Едет верхом жена Сергея Лена. Она молчит целыми днями, молча исполняет приказы мужа. Лена тоже каюром в Саянской геологической партии.
Геофизик Валерий, геолог Симочка, Вася — маршрутный рабочий, коллектор Григорий идут пешком. Начальник партии Чукин спустил из-под кепки на шею платок, от мошки.
Чукин остановился, огляделся вокруг.
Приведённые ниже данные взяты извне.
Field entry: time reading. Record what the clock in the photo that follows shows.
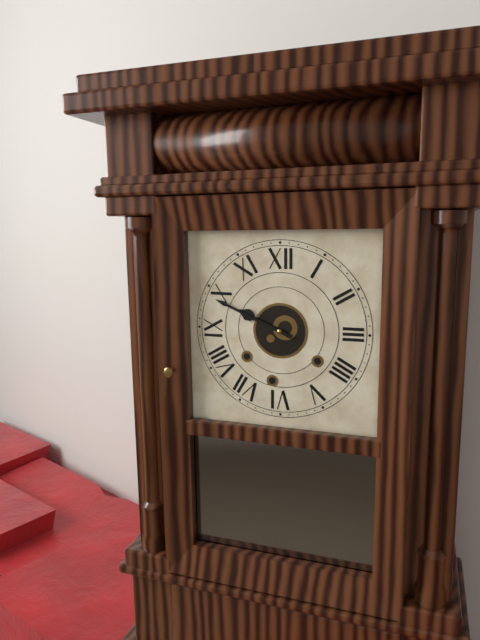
9:49
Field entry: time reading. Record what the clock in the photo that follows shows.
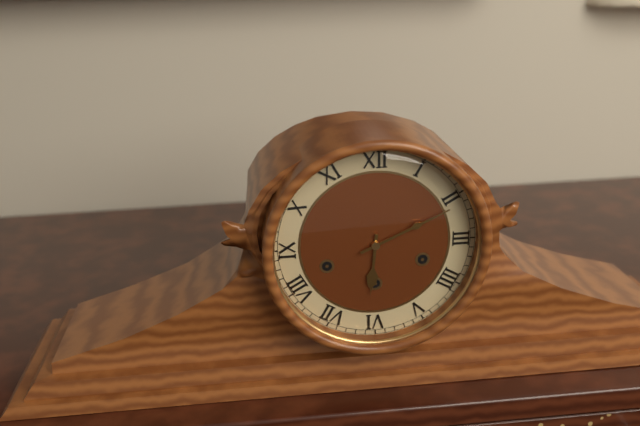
6:11
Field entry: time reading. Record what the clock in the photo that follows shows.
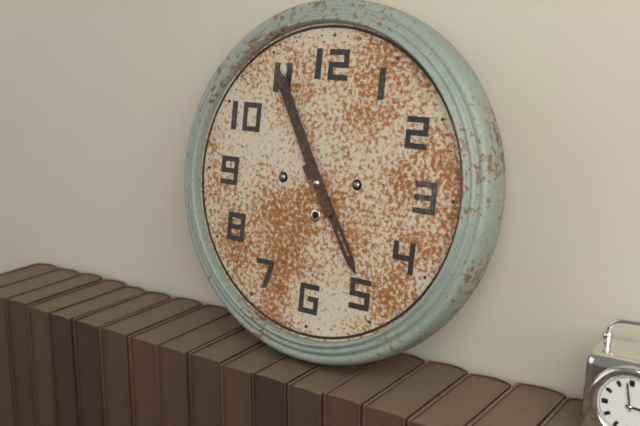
4:55
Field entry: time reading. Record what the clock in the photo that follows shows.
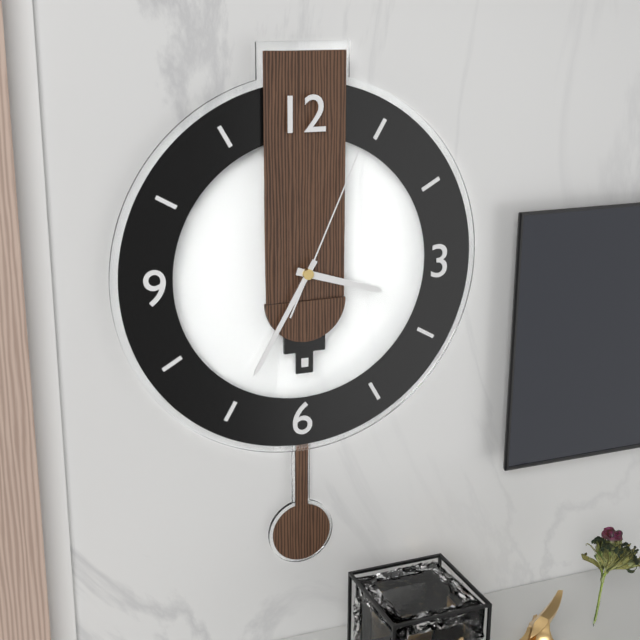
3:35:04
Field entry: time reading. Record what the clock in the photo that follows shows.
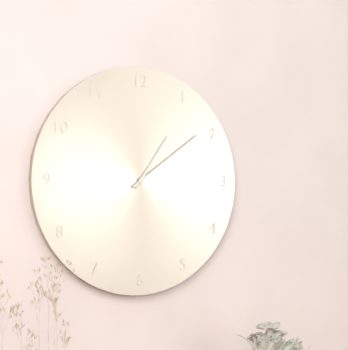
1:09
Все тоже стали и ждут. Сесть бы, вытянуть ноги, не шевелиться...
— Больно уж тут мрачно, — сказал Чукин. — Поднимемся еще немножко. Кстати, и в маршруты будет ближе ходить.
Чукин пошел, и все пошли, ничего не сказав, и шли еще долго, пока не увидели, что начальник прилег над ручьем, сунул в воду лицо. Значит, больше идти не придется. Чукин на переходах воду не пьет.
— Да, — сказал он, поднявшись, — будем ставить лагерь. Пора.
Григорий берет из вьюка топор, рубит колья для палатки, усердно их заостряет. Он в тайге первый раз. Однажды, в начале сезона, забил в мох тупые суковатые палки. К ним привязали палатку, и ночью, в стужу и дождь, всех накрыло мокрым брезентом.
...Затеплился, заторопился выдохнуть дым костерок-дымокур для оленей. Симочка тихо ходила, сбирала тонкие палки, бросала в костер. Чукин с Валерием растянули палатки. Каюры занялись оленями.
Только рабочий Вася, молодой еще, нынче окончил десятилетку, отвернулся от всех, привалился затылком к стволу.
— Василий, — сказал Чукин, — ты бы принес дровишек, что ли...
— Я устал, — ответил Василий. Больше его не трогали.
Поставили палатки, развьючили и спутали оленей, разостлали кошмы. Скоро сварился суп.
До чего же тепло у костра!
Сидят в стороне Сергей с женой Леной, хлебают чай из крашеной миски, черпают ложками из мешка скрошившиеся в муку сухари. Их лица смуглы и стары.
— Сергей, — позвал Гриша, отвалившись от супа, — с какого ты года?
— Я еще молодой, — радостно, звонко ответил Сергей. — Восемь классов окончил, девятый коридор...
— Так... — подумал Григорий. — Неужто я старше Сергея?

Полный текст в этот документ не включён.